Keith County Journal PBS, Sunday, 10-11 p.m., check local listings. Host: John Janovy Jr. Based on books by Mr. Janovy, with assistance of Richard K. Boohar, Robert R. Knoll, and Nelson T. Potter, all of the University of Nebraska. Producer/director: Michael Farrell.Presented by the Nebraska ETV Network. Are you ready for Walden Pond tempered with a dash of Lake Wobegon?

Through the eyes of John Janovy Jr., Keith County becomes not just a place in Nebraska, but a way of seeing. ``Keith County Journal'' is as much about a man and his belief in our need to recognize our place in nature as it is about a county.

Mr. Janovy, a teacher, biologist, philosopher, and writer whose two books ``Keith County Journal'' and ``Back to Keith County'' have already become naturalist classics, takes a group of students on a simple odyssey through creeks, prairies, rivers, swamps, and sand hills.

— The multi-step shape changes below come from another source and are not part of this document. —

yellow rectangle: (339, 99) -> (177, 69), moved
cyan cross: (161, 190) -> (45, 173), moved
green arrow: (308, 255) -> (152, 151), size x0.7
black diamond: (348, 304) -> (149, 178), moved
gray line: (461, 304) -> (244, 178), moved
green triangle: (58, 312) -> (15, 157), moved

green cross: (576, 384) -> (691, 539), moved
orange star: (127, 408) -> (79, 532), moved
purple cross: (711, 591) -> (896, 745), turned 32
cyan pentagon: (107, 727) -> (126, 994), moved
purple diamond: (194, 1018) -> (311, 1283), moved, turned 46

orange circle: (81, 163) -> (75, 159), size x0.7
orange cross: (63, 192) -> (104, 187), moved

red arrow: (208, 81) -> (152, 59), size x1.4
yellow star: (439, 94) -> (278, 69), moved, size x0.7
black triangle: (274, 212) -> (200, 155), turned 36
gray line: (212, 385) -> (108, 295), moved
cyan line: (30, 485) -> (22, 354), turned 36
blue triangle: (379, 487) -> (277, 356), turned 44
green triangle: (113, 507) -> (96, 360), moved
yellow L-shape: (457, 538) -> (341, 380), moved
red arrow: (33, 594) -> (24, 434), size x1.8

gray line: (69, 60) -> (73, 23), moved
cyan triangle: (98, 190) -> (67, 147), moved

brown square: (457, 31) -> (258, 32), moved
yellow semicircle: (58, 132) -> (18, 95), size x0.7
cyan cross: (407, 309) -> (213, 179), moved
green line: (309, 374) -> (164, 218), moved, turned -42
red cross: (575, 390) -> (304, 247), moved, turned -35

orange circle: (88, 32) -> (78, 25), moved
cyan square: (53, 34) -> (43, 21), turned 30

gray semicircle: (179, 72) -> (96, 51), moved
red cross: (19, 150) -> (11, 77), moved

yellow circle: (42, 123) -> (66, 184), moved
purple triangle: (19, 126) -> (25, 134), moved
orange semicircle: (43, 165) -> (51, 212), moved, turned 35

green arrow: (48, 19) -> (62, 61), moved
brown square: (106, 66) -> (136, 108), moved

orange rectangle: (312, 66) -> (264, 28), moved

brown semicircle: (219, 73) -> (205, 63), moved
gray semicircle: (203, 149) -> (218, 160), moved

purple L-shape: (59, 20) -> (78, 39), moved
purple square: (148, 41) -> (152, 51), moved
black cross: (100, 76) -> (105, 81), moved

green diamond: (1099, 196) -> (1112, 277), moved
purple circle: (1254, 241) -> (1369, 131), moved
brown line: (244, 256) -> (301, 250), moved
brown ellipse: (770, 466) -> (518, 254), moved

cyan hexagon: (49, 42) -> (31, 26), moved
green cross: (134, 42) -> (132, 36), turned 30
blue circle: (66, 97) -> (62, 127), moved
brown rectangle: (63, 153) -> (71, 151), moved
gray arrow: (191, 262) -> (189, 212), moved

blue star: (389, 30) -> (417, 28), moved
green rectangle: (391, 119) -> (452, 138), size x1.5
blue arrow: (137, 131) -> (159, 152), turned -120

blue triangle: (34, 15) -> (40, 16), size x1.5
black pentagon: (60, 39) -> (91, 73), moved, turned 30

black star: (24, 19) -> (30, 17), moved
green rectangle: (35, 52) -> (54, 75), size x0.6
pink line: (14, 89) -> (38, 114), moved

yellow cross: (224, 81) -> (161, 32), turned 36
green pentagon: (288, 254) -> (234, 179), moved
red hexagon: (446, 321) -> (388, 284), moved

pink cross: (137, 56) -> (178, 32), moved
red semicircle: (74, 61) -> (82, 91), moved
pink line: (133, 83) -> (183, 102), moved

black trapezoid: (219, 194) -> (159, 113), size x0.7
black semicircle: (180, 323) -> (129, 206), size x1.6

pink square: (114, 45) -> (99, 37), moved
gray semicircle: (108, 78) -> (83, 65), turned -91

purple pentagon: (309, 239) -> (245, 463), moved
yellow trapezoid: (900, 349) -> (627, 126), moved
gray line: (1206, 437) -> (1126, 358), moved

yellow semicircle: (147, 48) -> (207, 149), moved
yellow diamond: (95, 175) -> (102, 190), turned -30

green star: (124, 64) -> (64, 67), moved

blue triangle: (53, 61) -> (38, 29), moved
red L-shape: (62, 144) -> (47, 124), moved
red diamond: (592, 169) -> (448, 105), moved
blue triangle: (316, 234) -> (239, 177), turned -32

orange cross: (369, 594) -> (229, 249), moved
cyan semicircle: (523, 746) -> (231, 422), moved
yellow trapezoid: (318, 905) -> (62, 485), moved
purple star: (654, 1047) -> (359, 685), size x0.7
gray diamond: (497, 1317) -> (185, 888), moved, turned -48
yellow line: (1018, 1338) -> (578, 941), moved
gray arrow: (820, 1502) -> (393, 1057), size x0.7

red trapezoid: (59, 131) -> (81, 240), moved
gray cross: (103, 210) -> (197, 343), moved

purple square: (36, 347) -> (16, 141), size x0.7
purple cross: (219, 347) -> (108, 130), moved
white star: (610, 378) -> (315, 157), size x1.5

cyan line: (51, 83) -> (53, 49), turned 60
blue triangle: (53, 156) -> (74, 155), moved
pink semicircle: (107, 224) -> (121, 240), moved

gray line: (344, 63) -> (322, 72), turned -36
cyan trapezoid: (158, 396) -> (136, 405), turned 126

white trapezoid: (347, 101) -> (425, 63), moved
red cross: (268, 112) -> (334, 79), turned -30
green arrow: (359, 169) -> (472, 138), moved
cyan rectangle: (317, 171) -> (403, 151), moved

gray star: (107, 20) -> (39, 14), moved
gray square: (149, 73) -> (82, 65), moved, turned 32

He finds a deeper understanding of human life by studying termites living under cow pies, snails in muddy marshes, cliff swallows under concrete bridges, and bedbugs in mud nests.

Whitehall Creek and Lake McConaughy, in the midst of Nebraska's prairielands, are Janovy's natural habitat - when he is not teaching at the University of Nebraska.

With gentle concern he examines the humble creatures who live ``tucked away and unnoticed.'' He finds deep meaning in the most unexpected places and asks provocative questions as a result.

Does the life of a termite living under a cow pie parallel our own life somehow? Are we all interdependent organisms, depending for existence on other organisms?

Janovy believes that even the tiniest animals can teach us many things about ourselves and uncovers surprising lessons in the lives of microscopic organisms.

If the hour leans just a bit toward the pedantic, well, Janovy, the three professors who helped write the program, and the university presenting the show are all in the education business, after all.

But ``Keith County Journal'' is educational television at its very best, with insight and intellectual revelation about our universe balanced with human sensitivity.

It's a kind of electronic pop/populist naturalism in the venerable tradition of Walden and Wobegon.